> **Records from a collection**
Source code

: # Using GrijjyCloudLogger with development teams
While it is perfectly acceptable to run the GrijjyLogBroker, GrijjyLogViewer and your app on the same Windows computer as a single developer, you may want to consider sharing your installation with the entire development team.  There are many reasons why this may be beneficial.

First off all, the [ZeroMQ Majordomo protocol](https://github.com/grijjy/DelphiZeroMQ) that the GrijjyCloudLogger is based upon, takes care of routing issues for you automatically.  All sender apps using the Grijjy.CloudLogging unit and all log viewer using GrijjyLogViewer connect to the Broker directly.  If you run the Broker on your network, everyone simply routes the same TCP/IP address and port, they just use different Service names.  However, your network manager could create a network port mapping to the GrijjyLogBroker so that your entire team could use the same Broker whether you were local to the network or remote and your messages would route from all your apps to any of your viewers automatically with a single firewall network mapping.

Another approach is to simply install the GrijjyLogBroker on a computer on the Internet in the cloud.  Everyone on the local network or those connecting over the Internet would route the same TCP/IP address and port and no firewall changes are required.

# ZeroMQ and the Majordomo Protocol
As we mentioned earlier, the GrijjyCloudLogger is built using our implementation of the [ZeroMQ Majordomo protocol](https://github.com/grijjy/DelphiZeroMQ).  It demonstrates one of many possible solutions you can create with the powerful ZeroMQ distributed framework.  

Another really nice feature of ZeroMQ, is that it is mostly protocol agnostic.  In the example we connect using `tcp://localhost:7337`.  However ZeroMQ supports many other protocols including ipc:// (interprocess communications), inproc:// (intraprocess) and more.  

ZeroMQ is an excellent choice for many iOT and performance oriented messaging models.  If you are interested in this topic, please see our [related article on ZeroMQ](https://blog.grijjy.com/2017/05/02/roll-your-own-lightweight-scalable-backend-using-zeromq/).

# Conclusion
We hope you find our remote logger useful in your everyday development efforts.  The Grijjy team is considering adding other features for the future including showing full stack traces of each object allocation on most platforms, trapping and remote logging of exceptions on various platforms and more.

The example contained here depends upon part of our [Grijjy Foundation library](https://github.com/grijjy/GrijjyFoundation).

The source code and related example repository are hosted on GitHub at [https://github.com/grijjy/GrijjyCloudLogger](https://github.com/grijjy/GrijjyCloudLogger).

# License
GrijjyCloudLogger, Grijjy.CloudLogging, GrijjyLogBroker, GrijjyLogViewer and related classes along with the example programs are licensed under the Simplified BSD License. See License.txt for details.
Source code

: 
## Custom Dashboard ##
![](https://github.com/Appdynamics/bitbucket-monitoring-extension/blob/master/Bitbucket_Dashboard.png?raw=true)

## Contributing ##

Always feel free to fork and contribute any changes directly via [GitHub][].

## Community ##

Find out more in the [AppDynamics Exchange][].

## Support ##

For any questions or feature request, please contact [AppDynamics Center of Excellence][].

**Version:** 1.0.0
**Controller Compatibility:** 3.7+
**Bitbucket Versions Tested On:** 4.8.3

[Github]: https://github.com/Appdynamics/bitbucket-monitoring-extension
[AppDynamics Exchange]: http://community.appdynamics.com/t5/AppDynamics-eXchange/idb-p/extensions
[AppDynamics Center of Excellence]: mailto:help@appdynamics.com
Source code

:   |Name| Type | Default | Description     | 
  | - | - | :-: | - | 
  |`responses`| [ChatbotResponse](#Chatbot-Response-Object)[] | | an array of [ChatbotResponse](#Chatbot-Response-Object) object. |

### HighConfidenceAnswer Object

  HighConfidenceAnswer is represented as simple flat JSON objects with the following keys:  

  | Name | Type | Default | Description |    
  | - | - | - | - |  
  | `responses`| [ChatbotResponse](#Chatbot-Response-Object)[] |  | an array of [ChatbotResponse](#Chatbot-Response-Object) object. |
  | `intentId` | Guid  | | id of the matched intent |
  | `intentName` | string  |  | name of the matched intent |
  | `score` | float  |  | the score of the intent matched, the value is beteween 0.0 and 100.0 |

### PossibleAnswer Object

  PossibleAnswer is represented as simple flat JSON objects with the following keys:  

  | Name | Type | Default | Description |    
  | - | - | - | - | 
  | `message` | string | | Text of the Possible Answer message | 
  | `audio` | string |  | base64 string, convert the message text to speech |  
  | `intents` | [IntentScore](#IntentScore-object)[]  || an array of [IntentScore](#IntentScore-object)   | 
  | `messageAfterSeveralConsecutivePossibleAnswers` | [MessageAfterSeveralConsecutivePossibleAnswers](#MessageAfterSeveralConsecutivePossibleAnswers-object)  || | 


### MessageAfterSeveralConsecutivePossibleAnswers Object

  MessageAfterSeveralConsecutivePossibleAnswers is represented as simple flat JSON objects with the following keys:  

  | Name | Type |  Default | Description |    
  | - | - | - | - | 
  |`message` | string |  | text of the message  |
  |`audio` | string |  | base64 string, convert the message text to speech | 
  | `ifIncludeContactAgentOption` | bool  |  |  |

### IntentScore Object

> **Task**
Within the records, the lines containing the string "more" are to be counted and their number given without comment.

> **Solution to this task**
3